When she had finished, she arranged the injured arm in a sling, and looked him in the eyes.
“Peter, where is the captain sahib?”
“He went to his room, my mem-sahib,” said Peter. “Bernard sahib carried the little missy sahib back, and Denvers sahib went with him. I did not see the captain sahib again.”
He spoke wistfully, as one who longed to help but recognized his limitations.
Stella received his news in silence, her face still and white as the face of a marble statue. She felt no resentment against Peter. He had acted almost under compulsion. But she could not discuss the matter with him.
At length: “You may go, Peter,” she said. “Please let no one come to my door to-night! I wish to be undisturbed.”

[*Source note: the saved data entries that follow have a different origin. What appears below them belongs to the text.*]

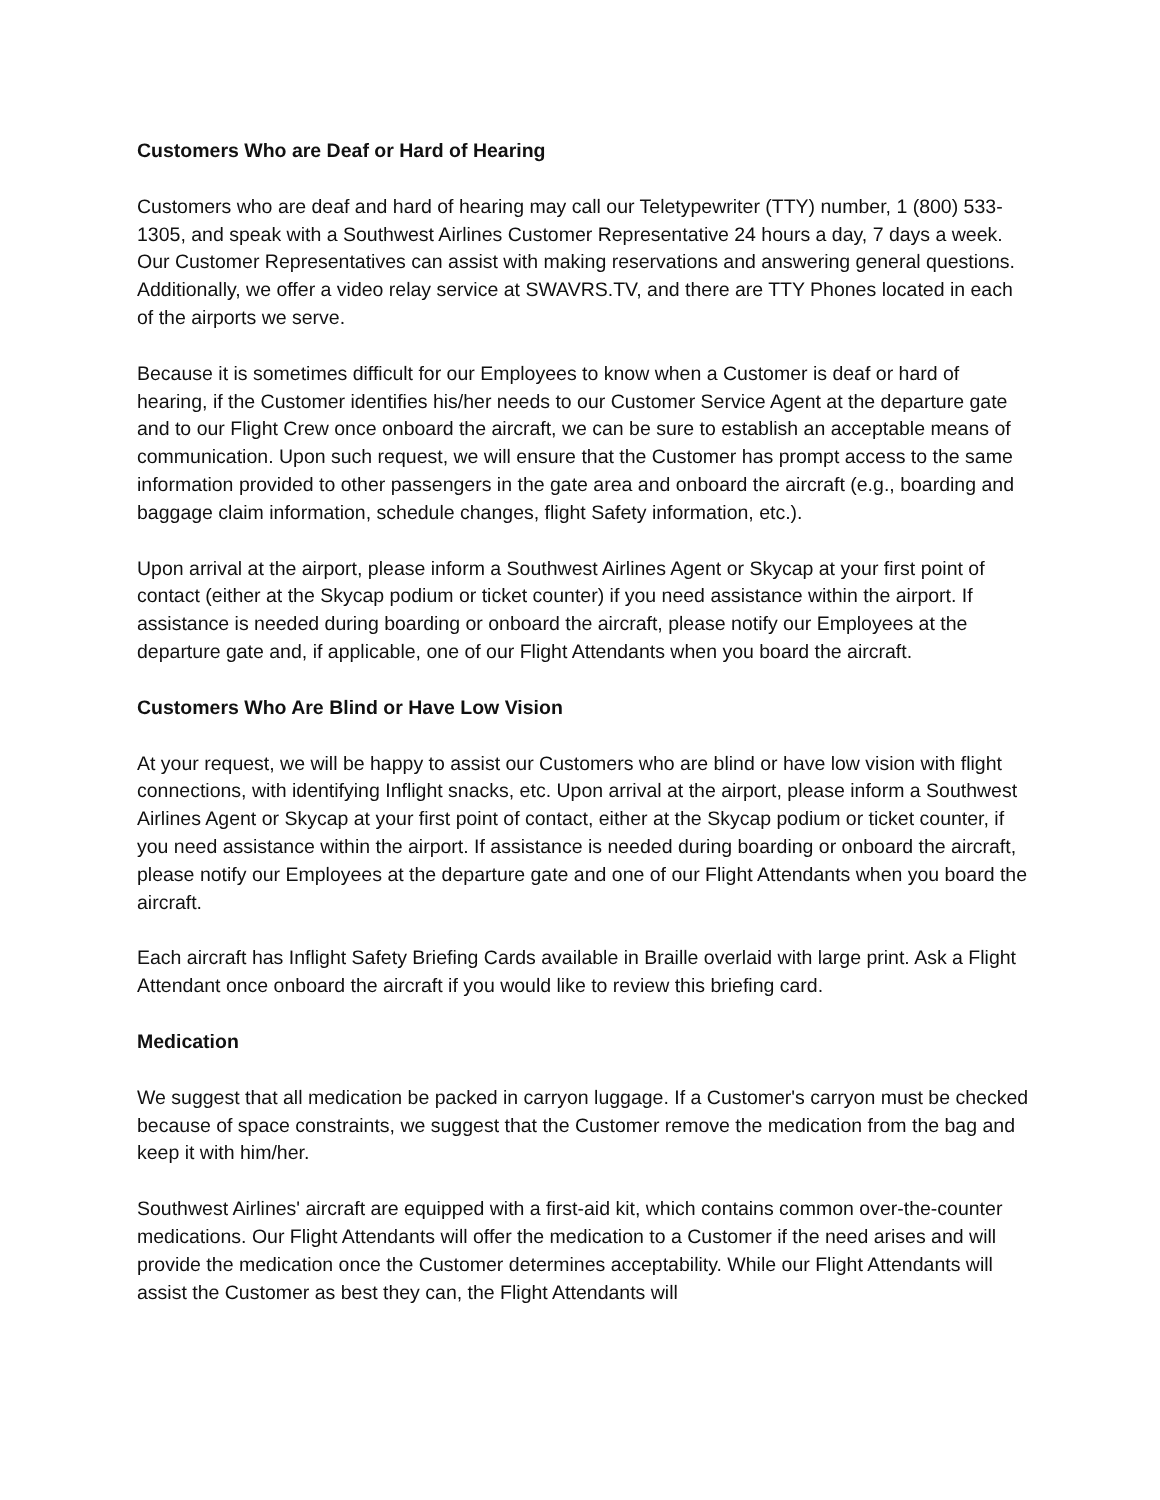Customers Who are Deaf or Hard of Hearing
Customers who are deaf and hard of hearing may call our Teletypewriter (TTY) number, 1 (800) 533-1305, and speak with a Southwest Airlines Customer Representative 24 hours a day, 7 days a week. Our Customer Representatives can assist with making reservations and answering general questions. Additionally, we offer a video relay service at SWAVRS.TV, and there are TTY Phones located in each of the airports we serve.
Because it is sometimes difficult for our Employees to know when a Customer is deaf or hard of hearing, if the Customer identifies his/her needs to our Customer Service Agent at the departure gate and to our Flight Crew once onboard the aircraft, we can be sure to establish an acceptable means of communication. Upon such request, we will ensure that the Customer has prompt access to the same information provided to other passengers in the gate area and onboard the aircraft (e.g., boarding and baggage claim information, schedule changes, flight Safety information, etc.).
Upon arrival at the airport, please inform a Southwest Airlines Agent or Skycap at your first point of contact (either at the Skycap podium or ticket counter) if you need assistance within the airport. If assistance is needed during boarding or onboard the aircraft, please notify our Employees at the departure gate and, if applicable, one of our Flight Attendants when you board the aircraft.
Customers Who Are Blind or Have Low Vision
At your request, we will be happy to assist our Customers who are blind or have low vision with flight connections, with identifying Inflight snacks, etc. Upon arrival at the airport, please inform a Southwest Airlines Agent or Skycap at your first point of contact, either at the Skycap podium or ticket counter, if you need assistance within the airport. If assistance is needed during boarding or onboard the aircraft, please notify our Employees at the departure gate and one of our Flight Attendants when you board the aircraft.
Each aircraft has Inflight Safety Briefing Cards available in Braille overlaid with large print. Ask a Flight Attendant once onboard the aircraft if you would like to review this briefing card.
Medication
We suggest that all medication be packed in carryon luggage. If a Customer's carryon must be checked because of space constraints, we suggest that the Customer remove the medication from the bag and keep it with him/her.
Southwest Airlines' aircraft are equipped with a first-aid kit, which contains common over-the-counter medications. Our Flight Attendants will offer the medication to a Customer if the need arises and will provide the medication once the Customer determines acceptability. While our Flight Attendants will assist the Customer as best they can, the Flight Attendants will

Peter salaamed low and withdrew. The order was a very definite one, and she knew she could rely upon him to carry it out. As the door closed softly upon him, she turned towards her window. It opened upon the verandah. She moved across the room to shut it; but ere she reached it, Everard Monck came noiselessly through on slippered feet and bolted it behind him.
CHAPTER IX
THE CONSUMING FIRE
As he turned towards her, there came upon Stella, swift as a stab through the heart, the memory of that terrible night more than a year before when he had drawn her into his room and fastened the window behind her—against whom? His wild words rushed upon her. She had deemed them to be directed against the unknown intruder on the verandah. She knew now that the madness that had loosed his tongue had moved him to utter his fierce threat against a man who was dead—against the man whom he had—She stopped the thought as she would have checked the word half-spoken. She turned shivering away. The man on the verandah, that vision of the night-watches, she saw it all now—she saw it all. And he had loved her before her marriage. And he had known—and he had known—that, given opportunity, he could win her for his own.
Like a throbbing undersong—the fiendish accompaniment to the devils’ chorus—the gossip of the station as detailed by Tessa ran with glib mockery through her brain. Ah, they only suspected. But she knew—she knew! The door of that secret chamber had opened wide to her at last, and perforce she had entered in.
He had moved forward, but he had not spoken. At least she fancied not, but all her senses were in an uproar. And above it all she seemed to hear that dreadful little thrumming instrument down by the river at Udalkhand—the tinkling, mystic call of the vampire goddess,—India the insatiable who had made him what he was.